Well, to start with, the Moto X will not be having a bendable display, and there’s no news yet of its expected shatter-proof body structure, two things that would have otherwise made it unique. Instead, the phone’s going to be laced with advanced sensor technology, and would use extra processors to conserve battery life. But then again, this is not an article that caters to tech aficionados, so let’s go ahead and figure out the potential impact of this new stream of revenue generation for a company whose name appears to be synonymous with the word ‘diversity.’ And perhaps what’s far more important is not to take this one product in isolation but to make an honest assessment of the actual commercial viability of a series of new experiments that the company is conducting in the shape of the Google Inc (NASDAQ:GOOG) Glass, Google Fiber, and the Chromebook Pixel, among others.
As things stand at present
Well, if you start by looking at the smartphone scenario at present, Apple and Samsung are the leading smartphone makers, but Google is the undisputed leader as far as operating systems are concerned. In fact, if you go by 1Q 2013 data posted by research firm IDC, Google’s Android operating system commands 75% market share as opposed to a meager 17.3% by Apple Inc. (NASDAQ:AAPL)’s iOS. That’s convincing enough for people like me to believe that Google Inc (NASDAQ:GOOG) has now not one, but two core sources of revenue – search engine dominance and global supremacy in operating systems. As long as there’s no significant alternative to the effectiveness of marketing tools like AdWords or the ease of use and subsequent popularity of Android, these two factors are reason enough why Google should be a really good long-term bet.
The advantages line up
But, now that Google Inc (NASDAQ:GOOG)’s gunning for a greater share of the smartphone handset market with the Moto X, it’s only fair that we attempt a layman’s comparison between the company’s currently available Nexus handset series and the Apple Inc. (NASDAQ:AAPL) iPhone line-up, just to have an idea of where we’re actually headed for. Well, for a start, it’s the price. I don’t see any reason not to believe in the commercial viability of phones that cost less than half the price of a premium Apple handset, while offering much bigger screen size options, ease of usability and dependence on an operating system that outpaces Apple’s iOS in phones as well as in tablets by a handsome margin.

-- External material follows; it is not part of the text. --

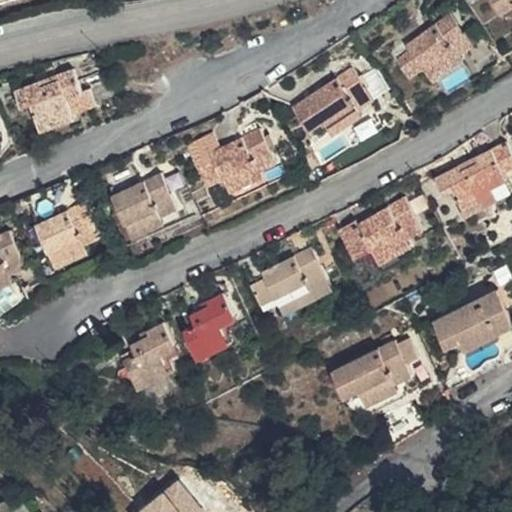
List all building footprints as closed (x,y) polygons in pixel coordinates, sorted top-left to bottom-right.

Microsoft (NASDAQ:MSFT)’s challenge
However, that doesn’t mean the competition is getting less crowded for Google Inc (NASDAQ:GOOG). Software biggie Microsoft Corporation (NASDAQ:MSFT) is leaving no stone unturned to ensure the popularity of its Windows 8-based smartphone operating system, as it collaborates with ex-handset market leader Nokia Corporation (ADR) (NYSE:NOK) over the Lumia line-up. However, as I had already mentioned before, the relative scarcity of decent apps for the Windows marketplace as against Android and Apple’s iOS is a crippling factor indeed, and one that pushes Microsoft’s operating system to a distant third place with a 3.2% market share in the first quarter of 2013, as per IDC data.
The enterprise factor
At the same time, Microsoft Corporation (NASDAQ:MSFT) and Nokia Corporation (ADR) (NYSE:NOK) still have a distinct edge over Google Inc (NASDAQ:GOOG) in the race to grab a larger share of the enterprise market, a prized segment for everyone involved in the smartphone industry. That’s because Windows continues to remain the corporate customer’s favorite computing software, while Android’s perceived susceptibility to malware continues to be a stumbling block for Google.